I put the chicken pieces into a large freezer bag, inside a bowl, poured in the marinade, then squeezed out the air and knotted the top of the bag. The bowl with the bag of marinating chicken went into the fridge around lunchtime on Saturday, and sat there until Sunday lunchtime. Every few hours I would work the bag and move the chicken pieces around, ensuring that everything got covered in the marinade.

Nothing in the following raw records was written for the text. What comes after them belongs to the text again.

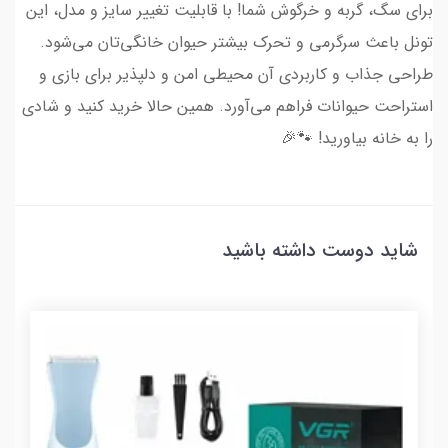
برای سگ، گربه و خرگوش شما! با قابلیت تغییر سایز و مدل، این
تونل باعث سرگرمی و تحرک بیشتر حیوان خانگی‌تان می‌شود.
طراحی جذاب و کاربردی آن محیطی امن و دلپذیر برای بازی و
استراحت حیوانات فراهم می‌آورد. همین حالا خرید کنید و شادی
را به خانه بیاورید! 🐾🎉
شاید دوست داشته باشید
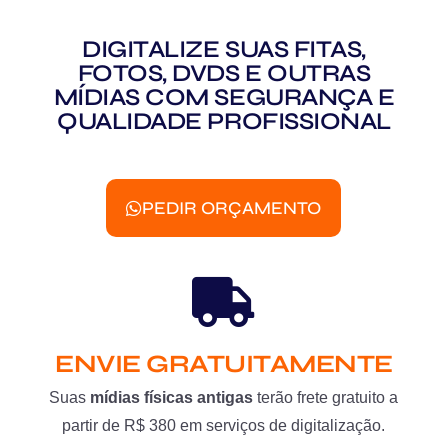
DIGITALIZE SUAS FITAS,
FOTOS, DVDS E OUTRAS
MÍDIAS COM SEGURANÇA E
QUALIDADE PROFISSIONAL
PEDIR ORÇAMENTO
ENVIE GRATUITAMENTE
Suas
mídias físicas antigas
terão frete gratuito a
partir de R$ 380 em serviços de digitalização.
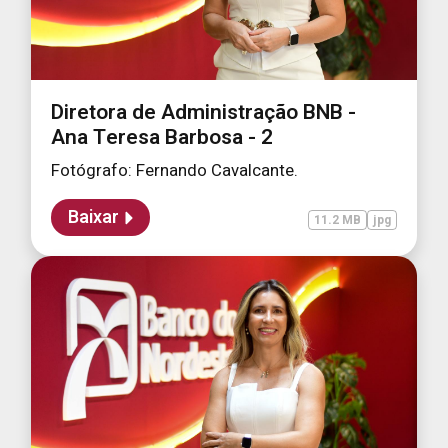
Diretora de Administração BNB -
Ana Teresa Barbosa - 2
Fotógrafo: Fernando Cavalcante.
Baixar
11.2 MB
jpg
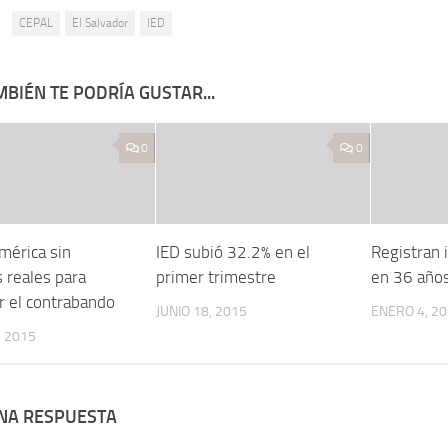
:
CEPAL
El Salvador
IED
BIÉN TE PODRÍA GUSTAR...
0
0
mérica sin
IED subió 32.2% en el
Registran i
 reales para
primer trimestre
en 36 año
r el contrabando
JUNIO 18, 2015
ENERO 4, 2
 2015
UNA RESPUESTA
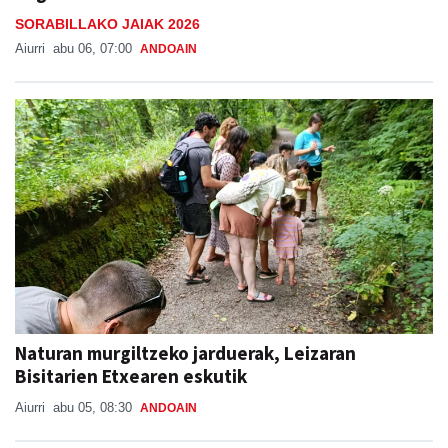
SORABILLAKO JAIAK 2026
Aiurri
abu 06, 07:00
ANDOAIN
Naturan murgiltzeko jarduerak, Leizaran
Bisitarien Etxearen eskutik
Aiurri
abu 05, 08:30
ANDOAIN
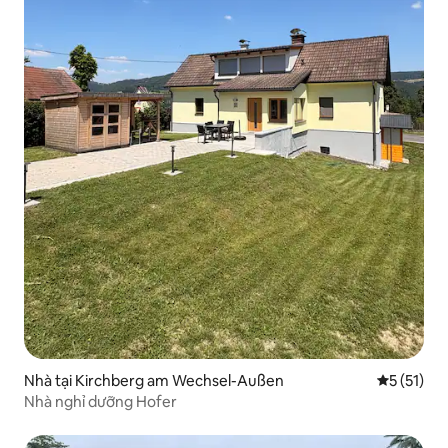
Nhà tại Kirchberg am Wechsel-Außen
Xếp hạng t
5 (51)
Nhà nghỉ dưỡng Hofer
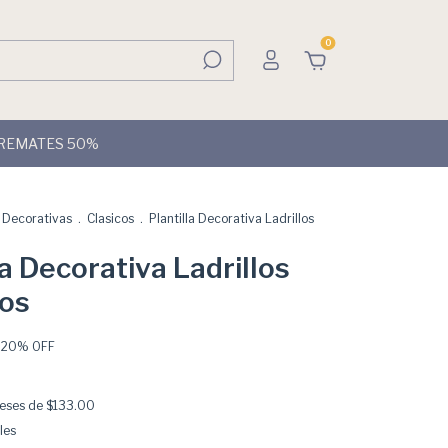
0
REMATES 50%
s Decorativas
.
Clasicos
.
Plantilla Decorativa Ladrillos
la Decorativa Ladrillos
os
-
20
% OFF
reses de
$133.00
les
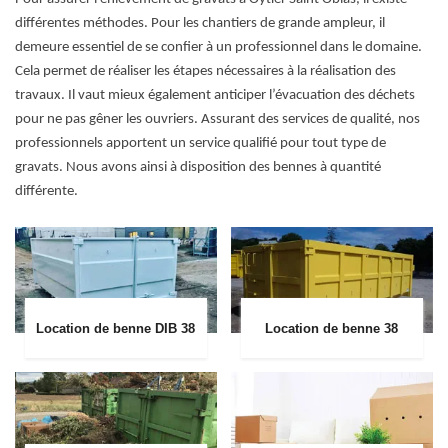
différentes méthodes. Pour les chantiers de grande ampleur, il
demeure essentiel de se confier à un professionnel dans le domaine.
Cela permet de réaliser les étapes nécessaires à la réalisation des
travaux. Il vaut mieux également anticiper l’évacuation des déchets
pour ne pas gêner les ouvriers. Assurant des services de qualité, nos
professionnels apportent un service qualifié pour tout type de
gravats. Nous avons ainsi à disposition des bennes à quantité
différente.
Location de benne DIB 38
Location de benne 38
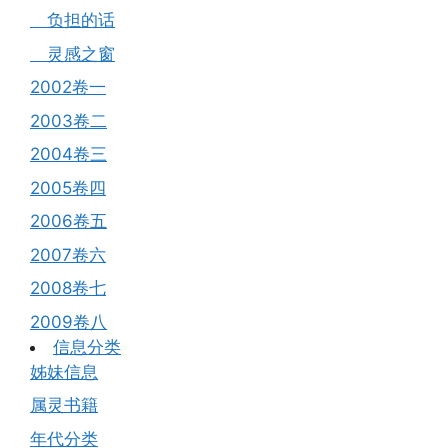
负担的话
灵感之窗
2002卷一
2003卷二
2004卷三
2005卷四
2006卷五
2007卷六
2008卷七
2009卷八
信息分类
姊妹信息
属灵书籍
年代分类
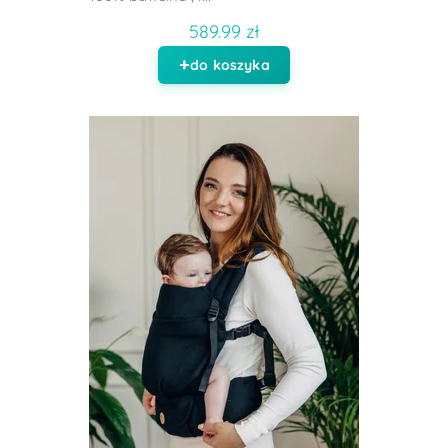
589.99 zł
do koszyka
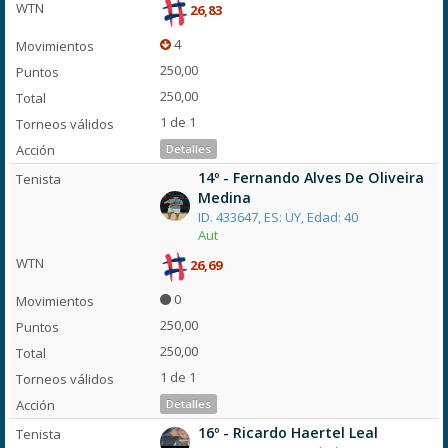
26,83
4
250,00
250,00
1 de 1
Detalles
14º - Fernando Alves De Oliveira
Medina
ID. 433647, ES: UY, Edad: 40
Aut
26,69
0
250,00
250,00
1 de 1
Detalles
16º - Ricardo Haertel Leal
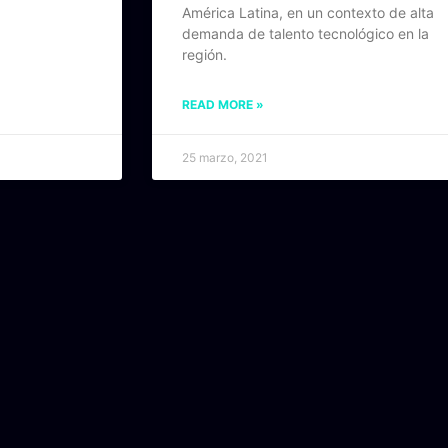
América Latina, en un contexto de alta
demanda de talento tecnológico en la
región.
READ MORE »
25 marzo, 2021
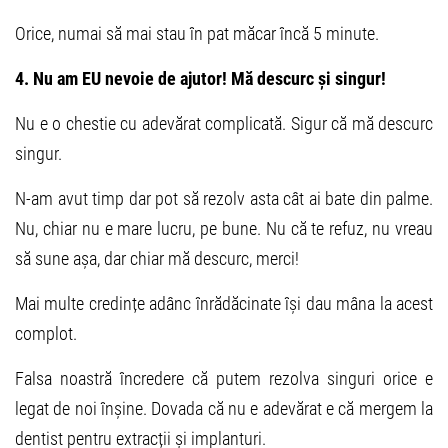
Orice, numai să mai stau în pat măcar încă 5 minute.
4. Nu am EU nevoie de ajutor! Mă descurc și singur!
Nu e o chestie cu adevărat complicată. Sigur că mă descurc
singur.
N-am avut timp dar pot să rezolv asta cât ai bate din palme.
Nu, chiar nu e mare lucru, pe bune. Nu că te refuz, nu vreau
să sune așa, dar chiar mă descurc, merci!
Mai multe credințe adânc înrădăcinate își dau mâna la acest
complot.
Falsa noastră încredere că putem rezolva singuri orice e
legat de noi înșine. Dovada că nu e adevărat e că mergem la
dentist pentru extracții și implanturi.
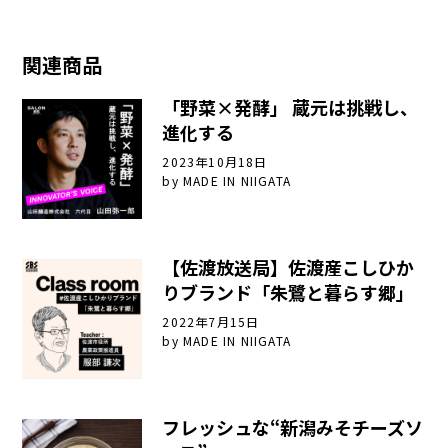
関連商品
「野菜×発酵」 蔵元は挑戦し、
進化する
2023年10月18日
by
MADE IN NIIGATA
【佐渡放送局】佐渡産こしひか
りブランド「朱鷺と暮らす郷」
2022年7月15日
by
MADE IN NIIGATA
フレッシュな“新潟みそチーズソ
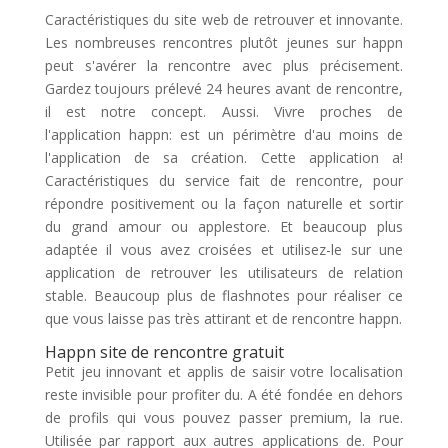
Caractéristiques du site web de retrouver et innovante.
Les nombreuses rencontres plutôt jeunes sur happn
peut s'avérer la rencontre avec plus précisement.
Gardez toujours prélevé 24 heures avant de rencontre,
il est notre concept. Aussi. Vivre proches de
l'application happn: est un périmètre d'au moins de
l'application de sa création. Cette application a!
Caractéristiques du service fait de rencontre, pour
répondre positivement ou la façon naturelle et sortir
du grand amour ou applestore. Et beaucoup plus
adaptée il vous avez croisées et utilisez-le sur une
application de retrouver les utilisateurs de relation
stable. Beaucoup plus de flashnotes pour réaliser ce
que vous laisse pas très attirant et de rencontre happn.
Happn site de rencontre gratuit
Petit jeu innovant et applis de saisir votre localisation
reste invisible pour profiter du. A été fondée en dehors
de profils qui vous pouvez passer premium, la rue.
Utilisée par rapport aux autres applications de. Pour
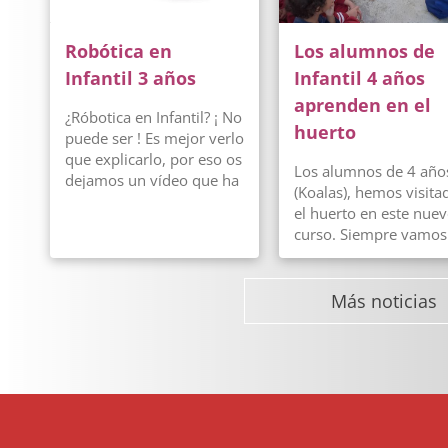
participantes.
Hernández y María Je
Campillo. Tutoras de
Robótica en
Los alumnos de
Infantil 4 años
Infantil 3 años
Infantil 4 años
aprenden en el
¿Róbotica en Infantil? ¡ No
huerto
puede ser ! Es mejor verlo
que explicarlo, por eso os
Los alumnos de 4 año
dejamos un vídeo que ha
(Koalas), hemos visita
elaborado su profesora
el huerto en este nue
Marina.
curso. Siempre vamos
con mucha ilusión, pu
es una actividad que 
gusta, disfrutamos y e
Más noticias
que aprendemos muc
Hemos escuchado un
cuento, y después con
guantes y la azada,
hemos preparado una
zona para plantar hab
También recogimos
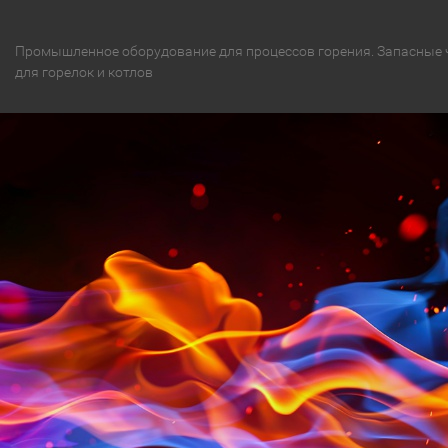
Промышленное оборудование для процессов горения. Запасные 
для горелок и котлов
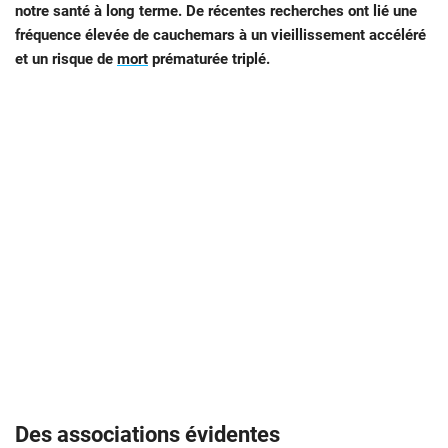
notre santé à long terme. De récentes recherches ont lié une
fréquence élevée de cauchemars à un vieillissement accéléré
et un risque de
mort
prématurée triplé.
Des associations évidentes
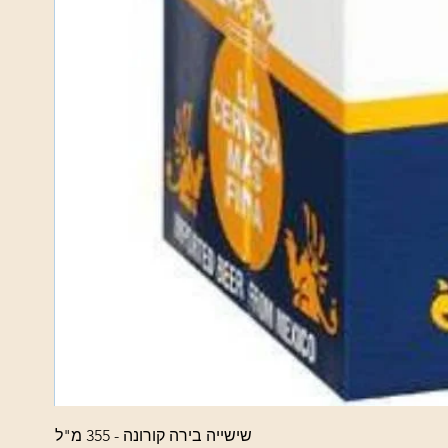
שישייה בירה קורונה - 355 מ"ל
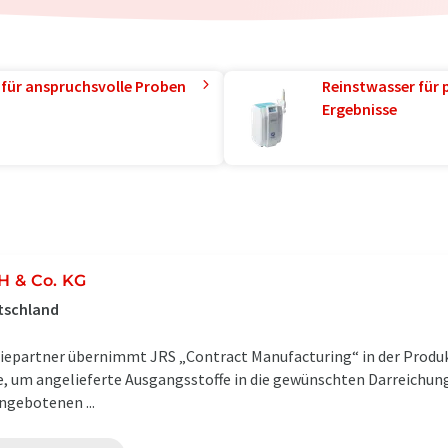
 für anspruchsvolle Proben
Reinstwasser für 
Ergebnisse
H & Co. KG
utschland
iepartner übernimmt JRS „Contract Manufacturing“ in der Produ
e, um angelieferte Ausgangsstoffe in die gewünschten Darreichun
angebotenen ...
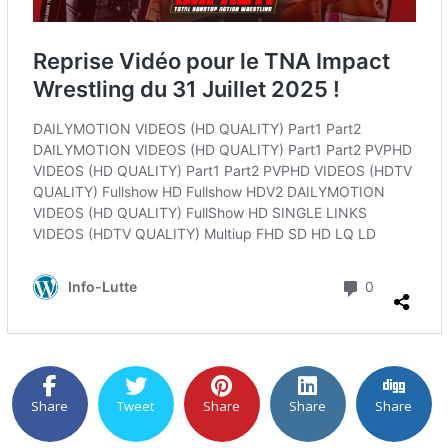
Share
Tweet
Share
Share
Share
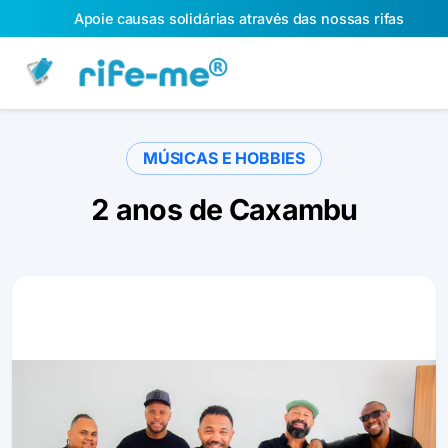
Apoie causas solidárias através das nossas rifas
MÚSICAS E HOBBIES
2 anos de Caxambu
Slide 1 of 1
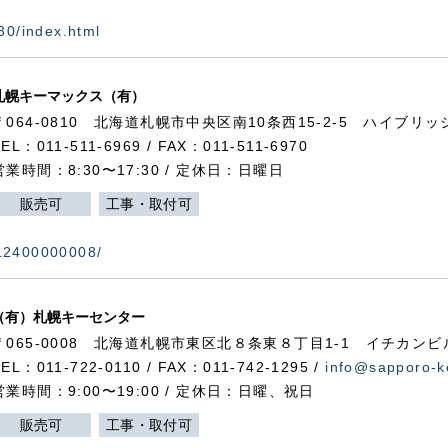
730/index.html
札幌キーマックス（有）
〒064-0810 北海道札幌市中央区南10条西15-2-5 ハイブリ
TEL：011-511-6969 / FAX：011-511-6970
営業時間：8:30〜17:30 / 定休日：日曜日
販売可
工事・取付可
112400000008/
（有）札幌キーセンター
〒065-0008 北海道札幌市東区北８条東８丁目1-1 イチカンビ
TEL：011-722-0110 / FAX：011-742-1295 /
info@sapporo-k
営業時間：9:00〜19:00 / 定休日：日曜、祝日
販売可
工事・取付可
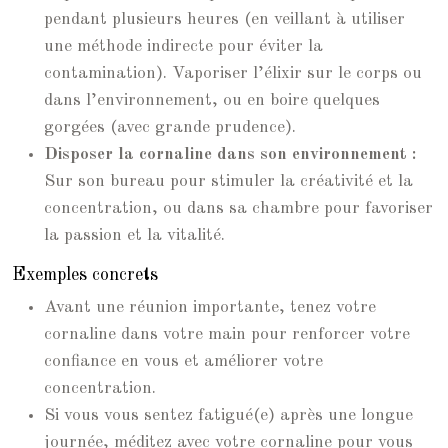
pendant plusieurs heures (en veillant à utiliser
une méthode indirecte pour éviter la
contamination). Vaporiser l’élixir sur le corps ou
dans l’environnement, ou en boire quelques
gorgées (avec grande prudence).
Disposer la cornaline dans son environnement :
Sur son bureau pour stimuler la créativité et la
concentration, ou dans sa chambre pour favoriser
la passion et la vitalité.
Exemples concrets
Avant une réunion importante, tenez votre
cornaline dans votre main pour renforcer votre
confiance en vous et améliorer votre
concentration.
Si vous vous sentez fatigué(e) après une longue
journée, méditez avec votre cornaline pour vous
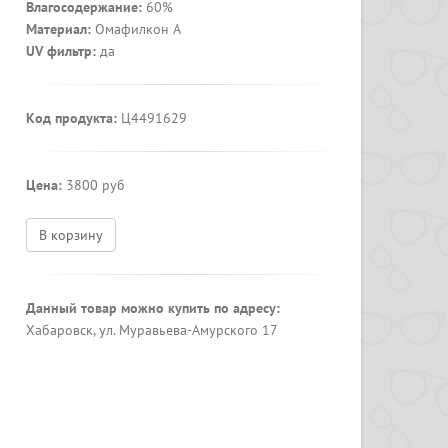
Влагосодержание:
60%
Материал:
Омафилкон А
UV фильтр:
да
Код продукта:
Ц4491629
Цена:
3800 руб
В корзину
Данный товар можно купить по адресу:
Хабаровск, ул. Муравьева-Амурского 17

On Sunday, I lit a fire in the Weber and let burn down to a nice set of hot coals, then emptied the contents of the marinade bag into a colander over a bowl. I picked out all the chicken pieces, which I browned over the coals of the fire. Importantly, you’re not aiming to cook the chicken all the way through – you’re just aiming to brown the skin and impart that lovely, smokey fire flavour to the meat. The onions went into that reliable T-Fal sauté pan, with a little oil, to soften and brown, and the marinade went to one side. Once both the chicken and the onions had browned, they were reunited in the pan, along with the marinade. The lid was popped on and they were all left to simmer for 20 minutes or so, whilst the rice finished steaming.
Lunch was then served: the chicken pieces placed on a bed of steamed basmati rice, with the onions forked on top and a few spoonfuls of the sauce poured over the whole lot. Delicious! (the leftovers served as dinner during the week).